Tâche proposée 1
D'après le texte sur la politique migratoire tunisienne, dans quel but l'aide aux migrants est-elle criminalisée ? Répondez en une à trois phrases.
Tâche proposée 2
Selon le texte sur la politique migratoire tunisienne, quel montant d'aide économique l'Union européenne a-t-elle accordé à la Tunisie dans le partenariat signé en juillet 2023 ?
Tâche proposée 3
Recopiez à l'identique le passage du texte sur la politique migratoire tunisienne qui commence par « Elle n’en est » et se poursuit jusqu'à « viennent d’Afrique subsaharienne. ».

Source
★ ★ ★ ★

Le 17 mars 2025, les garde-côtes tunisiens revendiquent le sauvetage de 612 migrantes et migrants. Simultanément, dans un communiqué, la direction de la garde maritime se félicitait d’avoir, la même nuit, réussi « à faire échouer plusieurs tentatives séparées de rallier clandestinement l’espace européen ». Quoi d’étonnant qu’il n’y ait pas un mot de compassion sur les dix-huit personnes, dont des enfants, qui ont perdu la vie. Car bien plus que de sauvetage en mer, c’est de la chasse aux migrants et de l’interception des embarcations de fortune sur lesquelles ils tentent de rejoindre l’Europe, que la garde maritime tunisienne est chargée.

Elle n’en est pas chargée seulement par décision du président tunisien Kaïs Saïed, mais par celle de l’Union européenne : en juillet 2023, celle-ci a signé pour cela un partenariat avec la Tunisie, lui accordant en échange une aide économique de 150 millions d’euros, plus un financement de 105 millions pour couvrir les frais de l’interception des migrants et du renvoi vers le sud de ceux qui viennent d’Afrique subsaharienne.

Une tragédie de plus dans l’indifférence générale, ou pire, dans un cynisme et racisme décomplexé

Indifférent au sort de ces hommes, femmes et enfants qui luttent contre les vagues dans l’espoir d’un avenir meilleur, le président tunisien, Kaïs Saïed, continue son discours obsessionnel sur le « grand remplacement » et sa politique du « retour volontaire », exigeant une évacuation « plus efficace ».

Comprendre : expulser les migrants subsahariens plus vite, plus loin, peu importe où, tant qu’ils disparaissent du paysage tunisien et européen. Dans la Tunisie verrouillée par Saïed, les seules personnes qui tentent encore de protéger les plus vulnérables de ce monde se retrouvent derrière les barreaux. Saadia Mosbah, militante antiraciste et présidente de l’association Mnemty, croupit en prison depuis plusieurs mois. On l’accuse de blanchiment d’argent, de faciliter l’immigration clandestine – en réalité, on l’accuse d’être une voix de la lutte antiraciste en Tunisie. Et elle n’est pas seule, Sherifa Riahi, ancienne dirigeante de Terre d’asile Tunisie à Sfax, se trouve aussi actuellement derrière les barreaux. Tout comme Mustapha Djemali, fondateur du Conseil tunisien pour les réfugiés (CTR).

D’autres activistes, avocats, bénévoles, journalistes, font les frais de cette machine répressive qui criminalise la solidarité. Défendre les Noirs en Tunisie, documenter les violences policières, aider un migrant à ne pas mourir de faim, c’est risquer la prison, la diffamation, le harcèlement. L’État veut faire taire ces voix, les briser, leur coller une étiquette d’ennemis de la nation. La criminalisation de l’aide aux migrants – comme on a pu la voir s’appliquer aussi en France avec le délit de solidarité – a pour objectif de fragiliser encore plus les réfugiés pour les dissuader de quitter leurs pays ou, ici, les pousser à accepter la politique tunisienne de « retour volontaire ».

★ ★ ★ ★

Matériel fourni

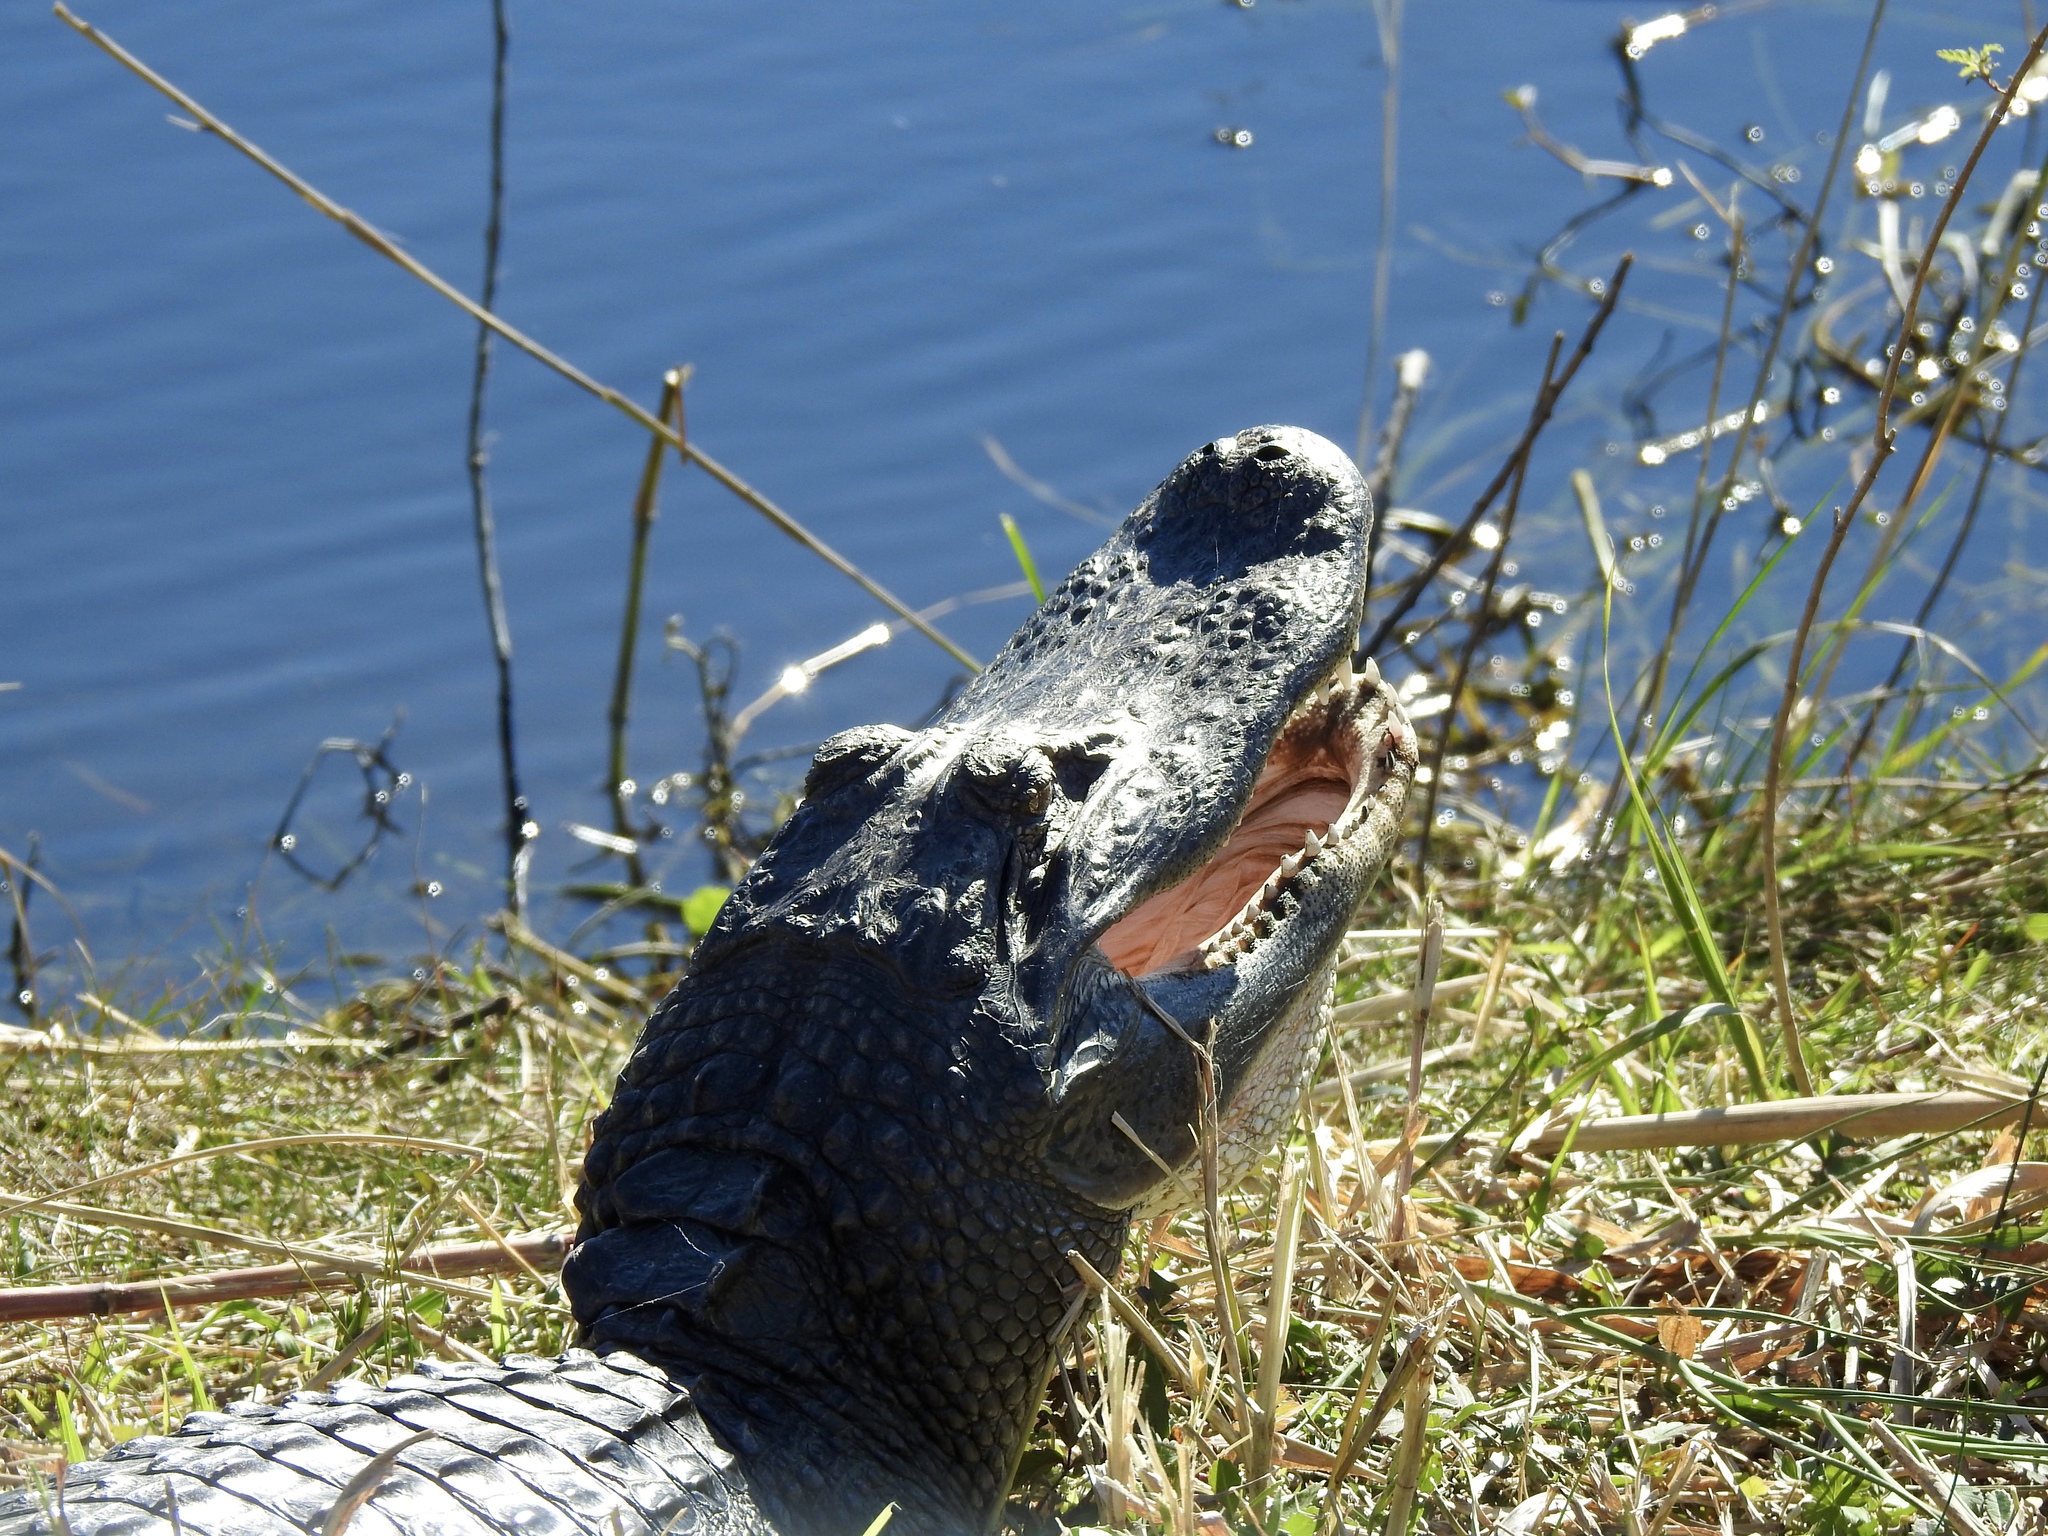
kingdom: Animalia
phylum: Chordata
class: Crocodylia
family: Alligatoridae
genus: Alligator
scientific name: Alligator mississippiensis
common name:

★ ★ ★ ★

Réponse complète 1
Selon le texte, la criminalisation de l'aide aux migrants a pour objectif de fragiliser encore plus les réfugiés. Il s'agit de les dissuader de quitter leurs pays ou, en Tunisie, de les pousser à accepter la politique de « retour volontaire ».

Réponse complète 2
Une aide économique de 150 millions d'euros.

Réponse complète 3
Elle n’en est pas chargée seulement par décision du président tunisien Kaïs Saïed, mais par celle de l’Union européenne : en juillet 2023, celle-ci a signé pour cela un partenariat avec la Tunisie, lui accordant en échange une aide économique de 150 millions d’euros, plus un financement de 105 millions pour couvrir les frais de l’interception des migrants et du renvoi vers le sud de ceux qui viennent d’Afrique subsaharienne.